Not since former Fox chairman Kevin Reilly proclaimed in 2014 that the network was abandoning pilot season has there been so much interest in Fox’s pilot and series pickup decisions, in light of the broadcast net’s pending separation from its top supplier, 20th Century Fox TV, as part of the proposed Disney-Fox deal.
“It is going to be a regular pilot season,” Fox Entertainment president Michael Thorn told Deadline, echoing the comments made by his bosses, Fox chairmen Dana Walden and Gary Newman, on the TCA stage earlier today. “We have already started to discuss a couple of scripts.”
One of them is a multi-camera family comedy written by It’s Always Sunny in Philadelphia’s Rob McElhenney and Rob Rosell. The project from 20th TV already has hired a casting director, and a search is underway for an actress to play the lead female character. “There is no offer yet, but I expect to have one very soon so we get a jump on casting,” Thorn said.
The Rosell/McElhenny comedy was bought as a pitch with a big pilot production commitment and had been expected to go to pilot. It would be Fox’s second multi-camera comedy pilot, along with Cool Kids, which has been shot and is expected to be delivered next week. Both hail from Sunny’s Charlie Day, McElhenney and Glenn Howerton.
“There is another multi-camera project we are really passionate about, it’s from Jerrod Carmichael and starring Lil Rel Howrey,” Thorn said. Written/executive produced by Josh Rabinowitz & Kevin Barnett and Howrey, the untitled comedy centers on Lil Rel, a prideful, self-made success who tries to rebuild his life post-divorce as a long-distance single father.
Multi-camera comedies are a priority for Fox, which abandoned the multi-cam space a couple of years ago. “I believe in them, we all believe in them, and to find one that has a signature Fox bold character at the center would be great,” Thorn said.

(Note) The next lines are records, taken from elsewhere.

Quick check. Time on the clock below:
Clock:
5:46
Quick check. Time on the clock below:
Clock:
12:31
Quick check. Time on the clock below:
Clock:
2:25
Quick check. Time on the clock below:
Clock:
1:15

Fox is expected to pick up the same number of pilots as last year — about six comedies and six dramas, not including off-cycle fantasy drama pilot Passage, which is eyeing reshoots.

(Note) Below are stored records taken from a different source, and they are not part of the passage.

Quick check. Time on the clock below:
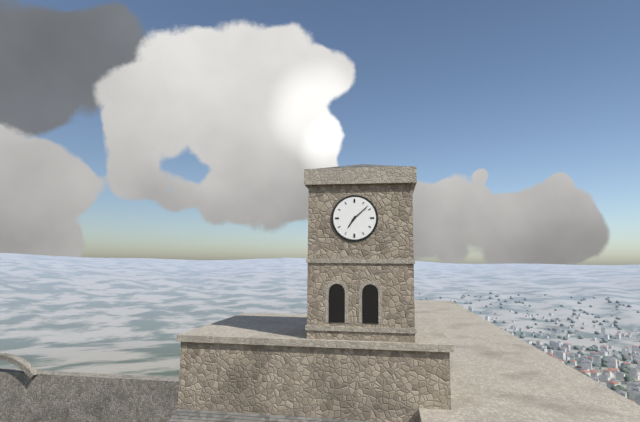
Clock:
7:08
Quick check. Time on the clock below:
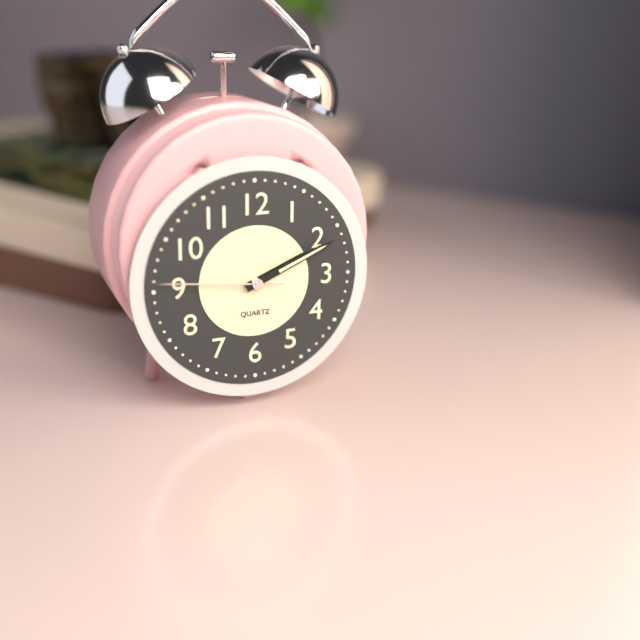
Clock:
2:11:46
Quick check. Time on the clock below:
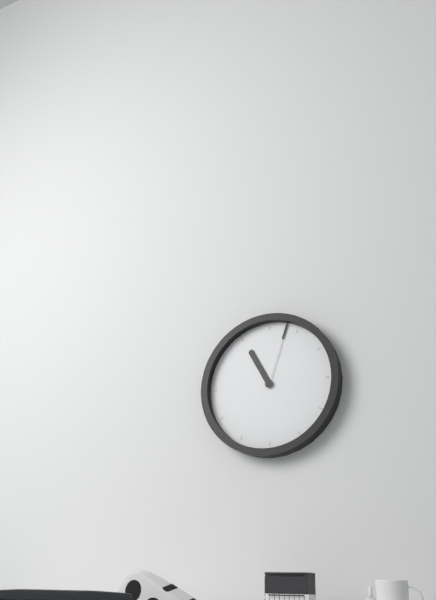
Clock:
11:03
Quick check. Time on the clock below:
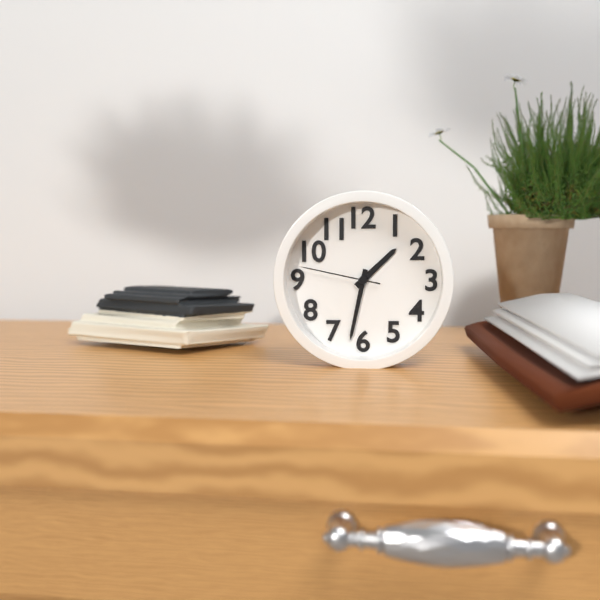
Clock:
1:32:47
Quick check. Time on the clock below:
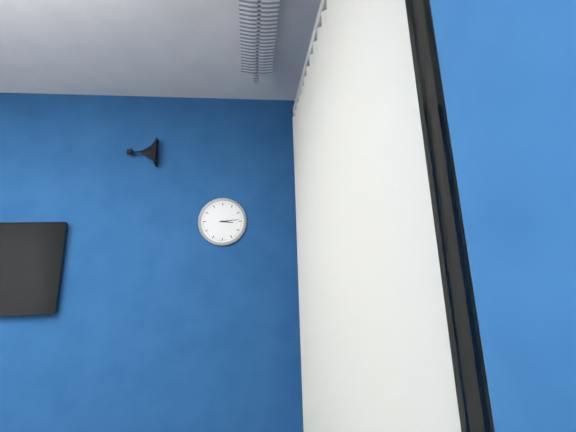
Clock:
3:14
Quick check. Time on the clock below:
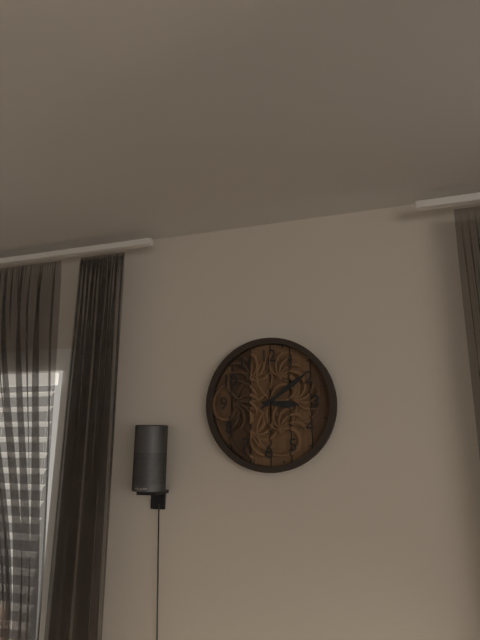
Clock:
3:09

“It’s business as usual,” Thorn said, repeating a line Walden and Newman used multiple times doing Fox’s executive session when asked about the impact of the pending Disney acquisition of Fox assets, including 20th TV.

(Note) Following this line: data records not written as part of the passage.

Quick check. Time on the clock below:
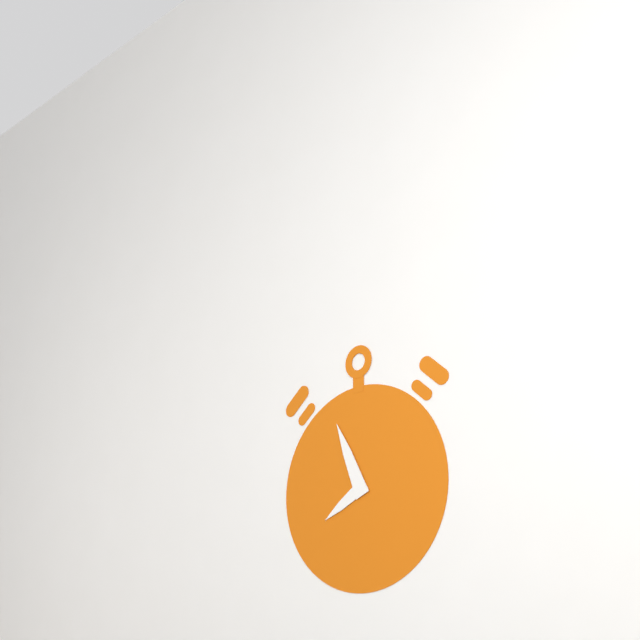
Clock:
7:56
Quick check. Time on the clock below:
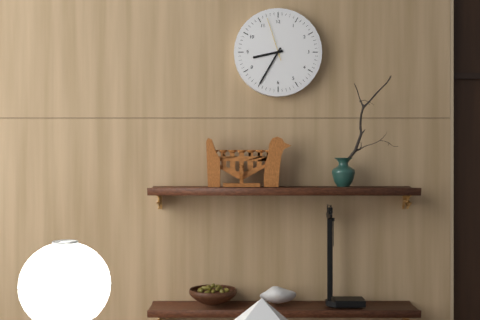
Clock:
8:35
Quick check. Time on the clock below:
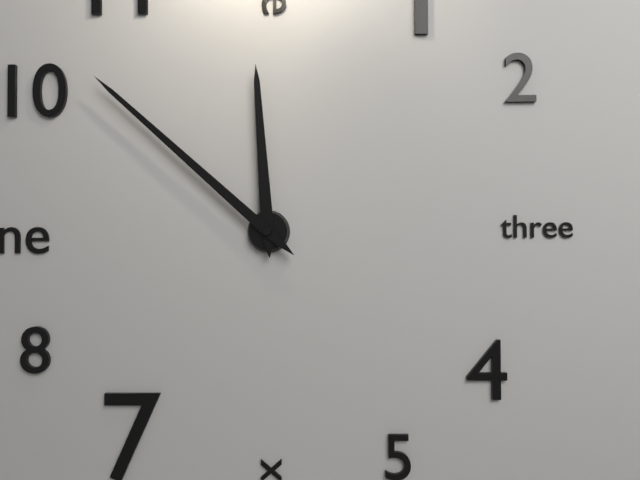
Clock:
11:52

Because selling started very late this season, Thorn expects pilot orders to be done at the end of January. The bulk of Fox’s development is from sister studio 20th TV, and that should carry over to the network’s pilots, Thorn said, despite the fact that the network and studio are headed for separation once the Disney deal is completed. There are also a few outside projects Fox brass have been high on, including dramas from Warner Bros. TV, Sony TV and Universal TV.
Ownership won’t play a role in the pilot pickup decisions, Thorn said. “We are going to go for the best comedies and best dramas,” he said.